## [DATA FOR THIS TASK]
******
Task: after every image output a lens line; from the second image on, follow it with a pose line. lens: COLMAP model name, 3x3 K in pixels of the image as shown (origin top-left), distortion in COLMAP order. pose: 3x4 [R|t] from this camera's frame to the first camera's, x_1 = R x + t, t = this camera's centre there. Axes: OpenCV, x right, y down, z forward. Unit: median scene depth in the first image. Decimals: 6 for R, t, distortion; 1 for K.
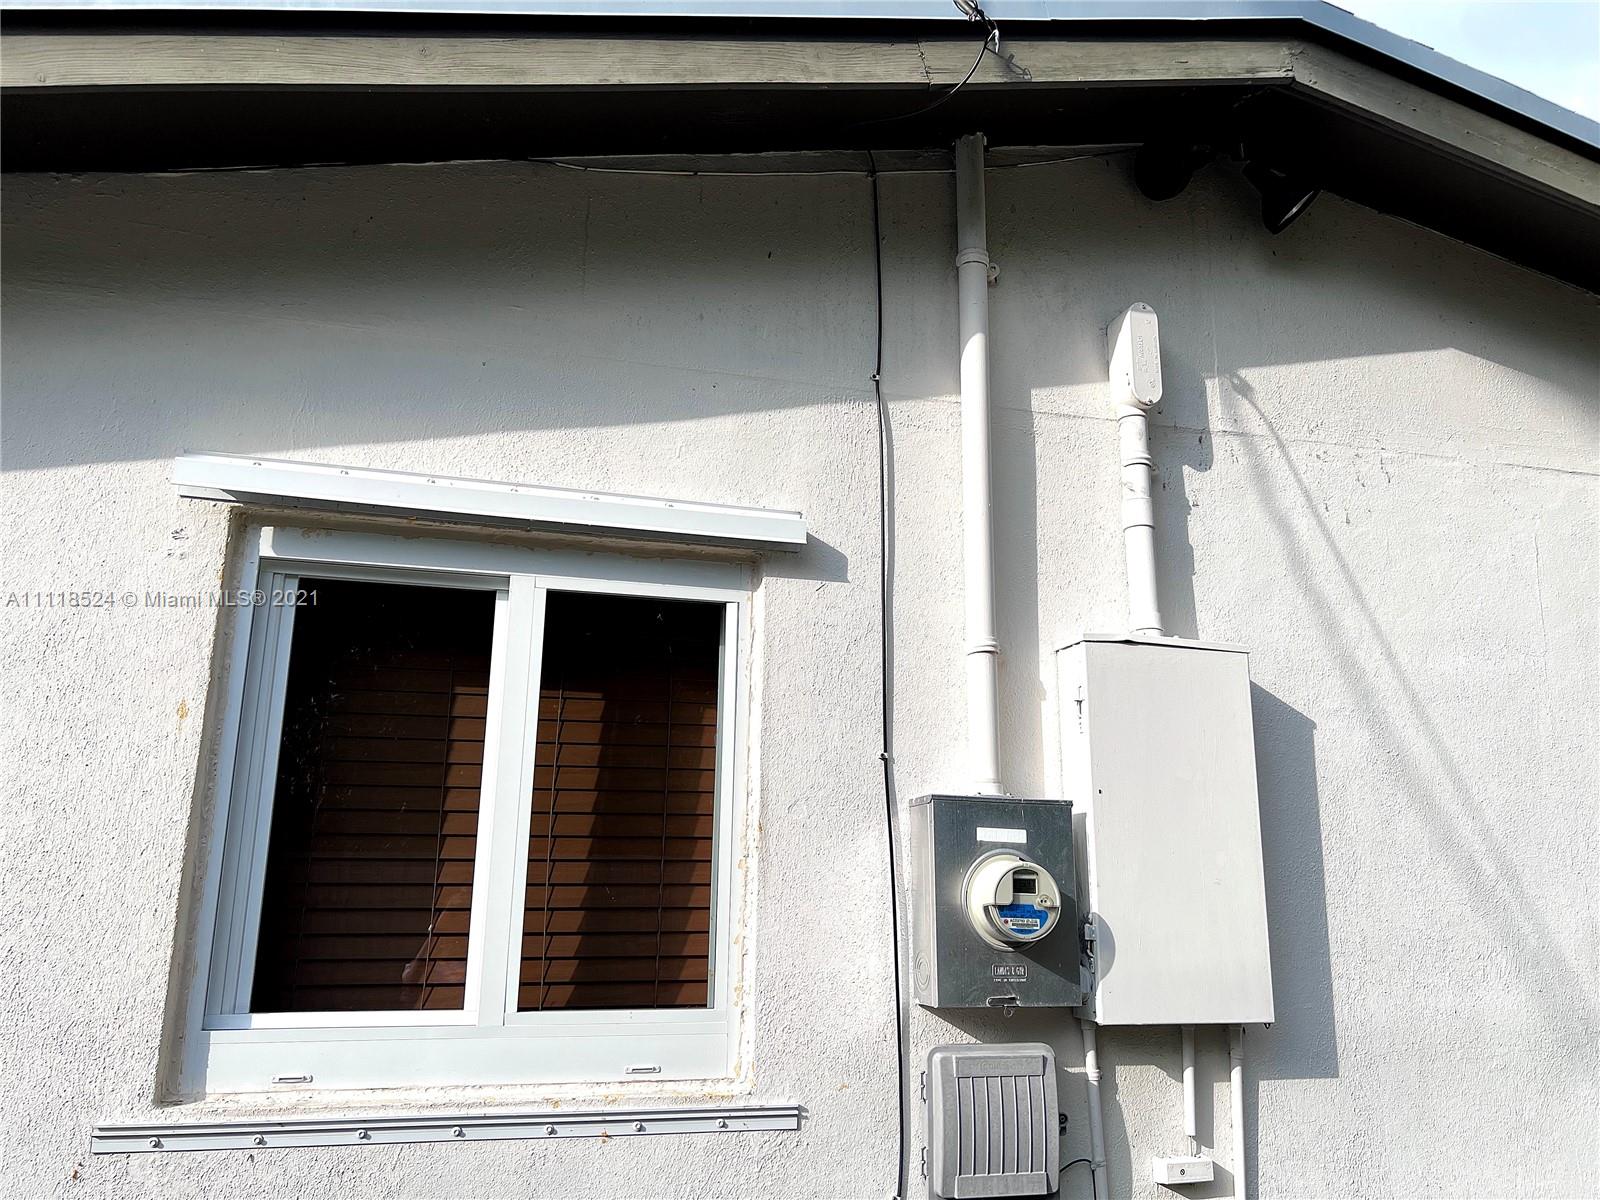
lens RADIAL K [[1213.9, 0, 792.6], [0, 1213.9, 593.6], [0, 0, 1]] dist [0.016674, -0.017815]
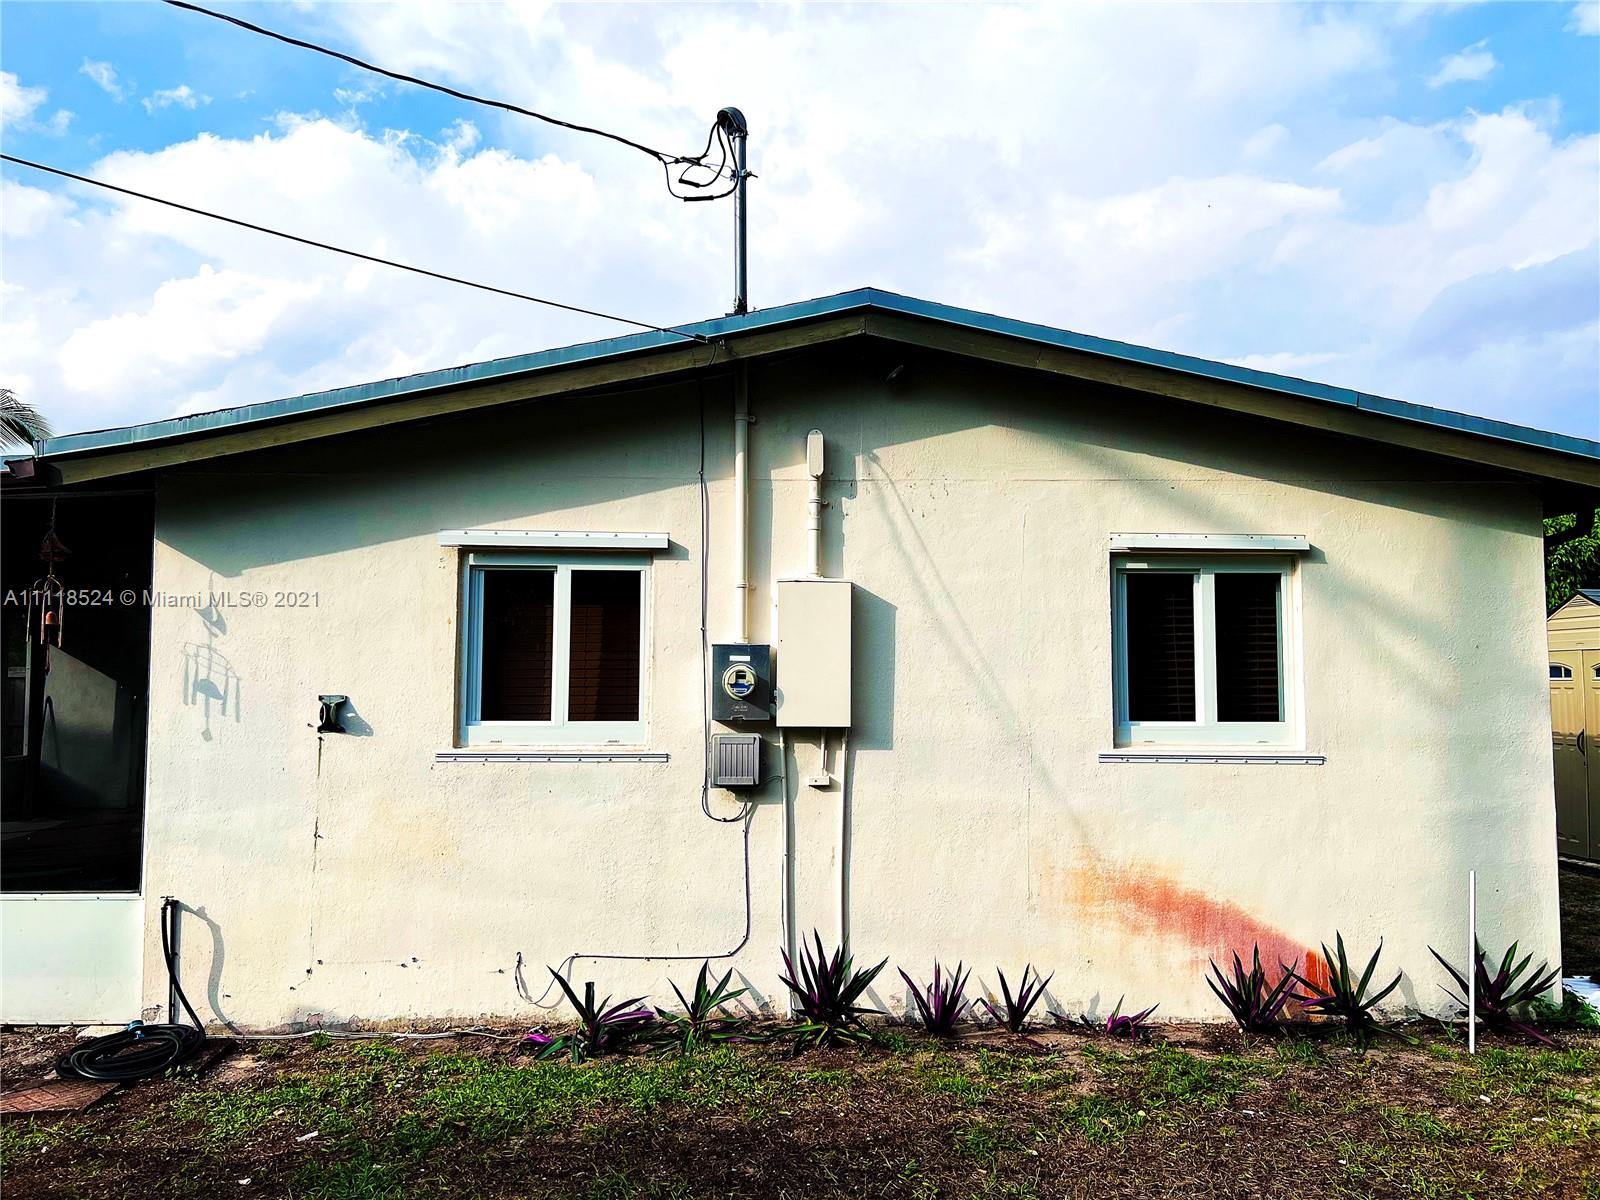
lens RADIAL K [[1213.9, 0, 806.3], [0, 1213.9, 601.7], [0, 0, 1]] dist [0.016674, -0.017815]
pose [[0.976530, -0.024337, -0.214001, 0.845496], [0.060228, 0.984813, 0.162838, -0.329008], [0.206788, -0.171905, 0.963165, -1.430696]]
******
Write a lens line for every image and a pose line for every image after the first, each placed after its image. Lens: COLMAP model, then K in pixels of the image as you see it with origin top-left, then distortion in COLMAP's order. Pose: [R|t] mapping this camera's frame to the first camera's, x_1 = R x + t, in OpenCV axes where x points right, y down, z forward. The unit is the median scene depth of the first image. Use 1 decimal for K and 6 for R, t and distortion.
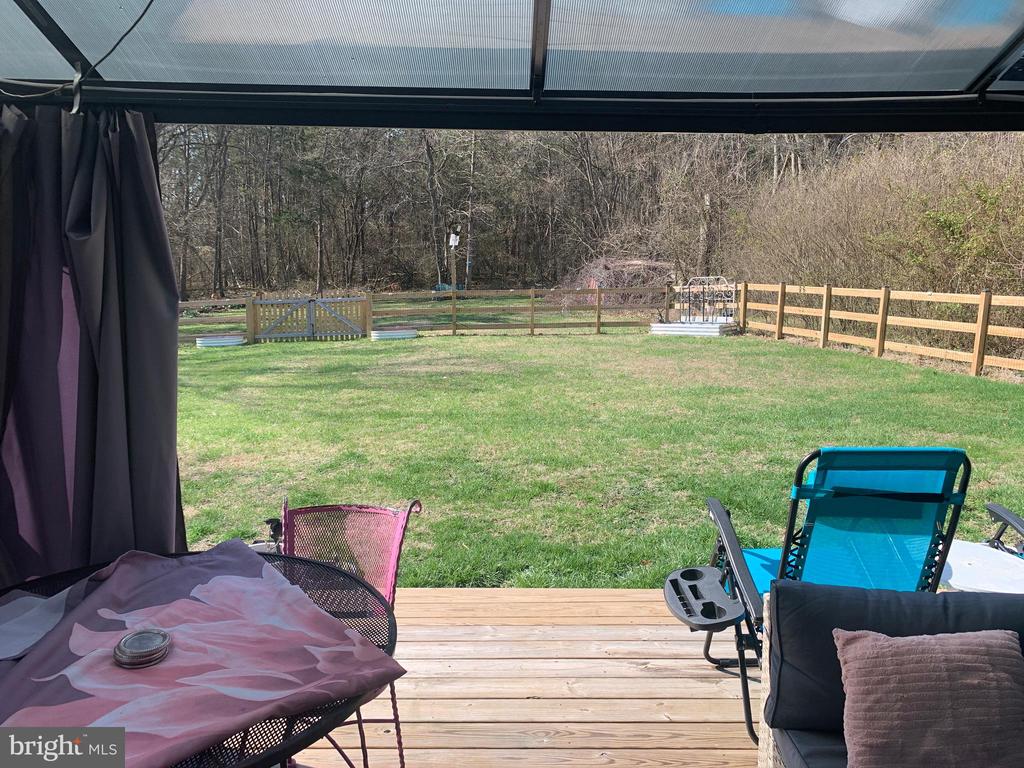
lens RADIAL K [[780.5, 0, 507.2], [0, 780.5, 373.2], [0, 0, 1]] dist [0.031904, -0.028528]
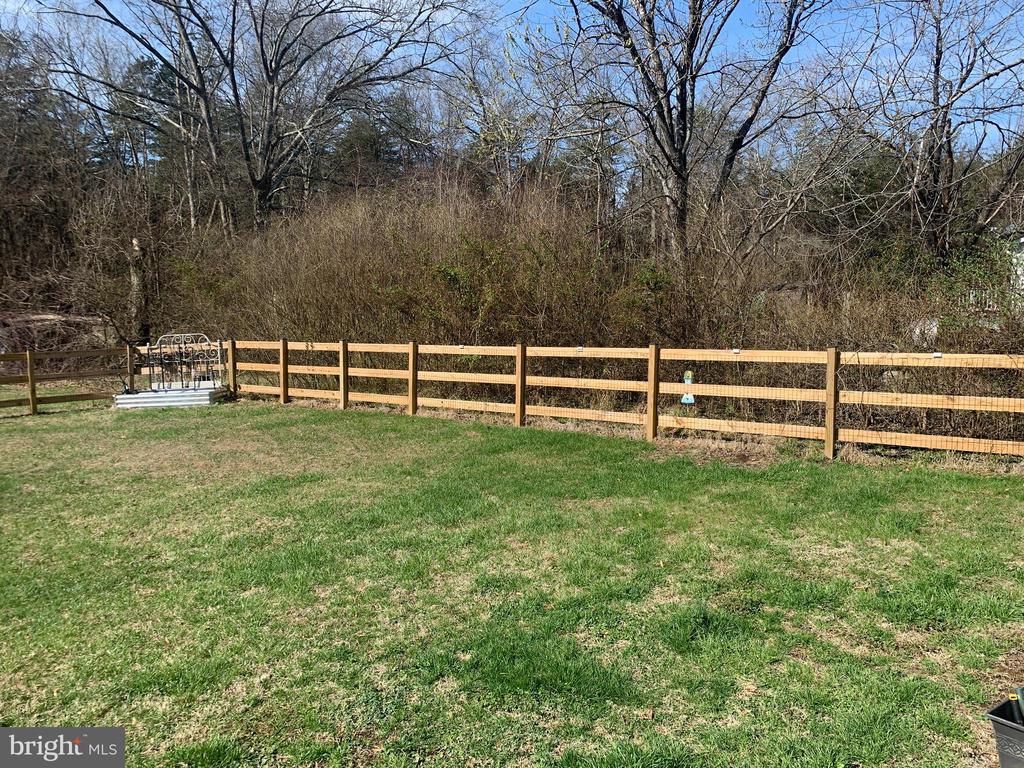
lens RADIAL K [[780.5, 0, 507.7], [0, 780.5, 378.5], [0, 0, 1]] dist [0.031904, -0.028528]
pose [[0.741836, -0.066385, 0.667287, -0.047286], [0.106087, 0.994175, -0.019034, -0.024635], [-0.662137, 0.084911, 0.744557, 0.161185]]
******
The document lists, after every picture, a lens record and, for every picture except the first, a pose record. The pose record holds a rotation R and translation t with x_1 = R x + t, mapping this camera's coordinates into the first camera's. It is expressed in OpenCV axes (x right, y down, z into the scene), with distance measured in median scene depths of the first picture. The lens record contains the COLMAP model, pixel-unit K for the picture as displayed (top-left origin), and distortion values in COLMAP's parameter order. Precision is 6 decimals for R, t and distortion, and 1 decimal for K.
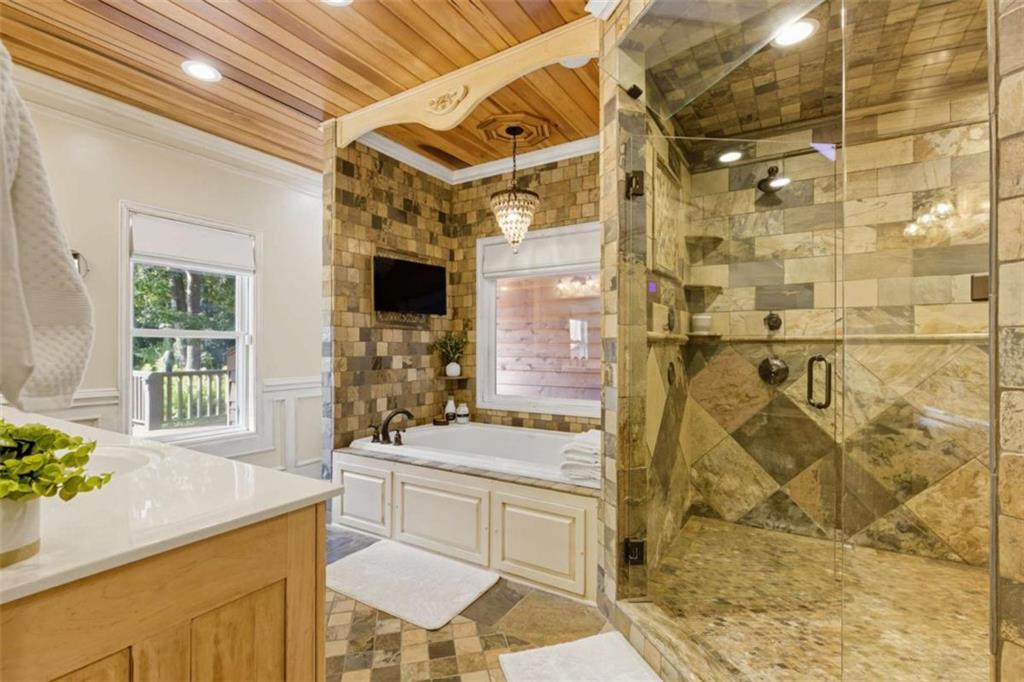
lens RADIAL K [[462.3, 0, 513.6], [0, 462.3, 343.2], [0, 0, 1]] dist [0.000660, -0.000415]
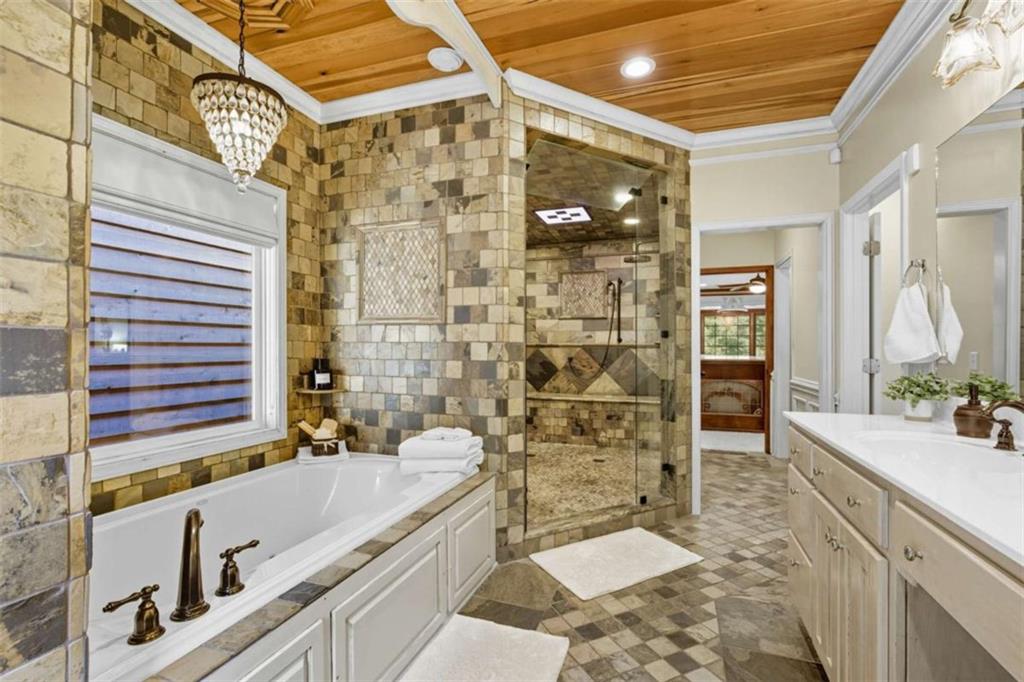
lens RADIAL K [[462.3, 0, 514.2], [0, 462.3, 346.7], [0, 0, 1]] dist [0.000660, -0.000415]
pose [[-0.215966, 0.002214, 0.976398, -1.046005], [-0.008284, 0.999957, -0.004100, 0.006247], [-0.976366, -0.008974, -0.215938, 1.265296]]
******
Print everything from the line containing "Write a lens" down to the line containing "0.084911, 0.744557, 0.161185]]", both included, reproducing the lines character for character. Omit the pictures from your answer.

Write a lens line for every image and a pose line for every image after the first, each placed after its image. Lens: COLMAP model, then K in pixels of the image as you see it with origin top-left, then distortion in COLMAP's order. Pose: [R|t] mapping this camera's frame to the first camera's, x_1 = R x + t, in OpenCV axes where x points right, y down, z forward. The unit is the median scene depth of the first image. Use 1 decimal for K and 6 for R, t and distortion.
lens RADIAL K [[780.5, 0, 507.2], [0, 780.5, 373.2], [0, 0, 1]] dist [0.031904, -0.028528]
lens RADIAL K [[780.5, 0, 507.7], [0, 780.5, 378.5], [0, 0, 1]] dist [0.031904, -0.028528]
pose [[0.741836, -0.066385, 0.667287, -0.047286], [0.106087, 0.994175, -0.019034, -0.024635], [-0.662137, 0.084911, 0.744557, 0.161185]]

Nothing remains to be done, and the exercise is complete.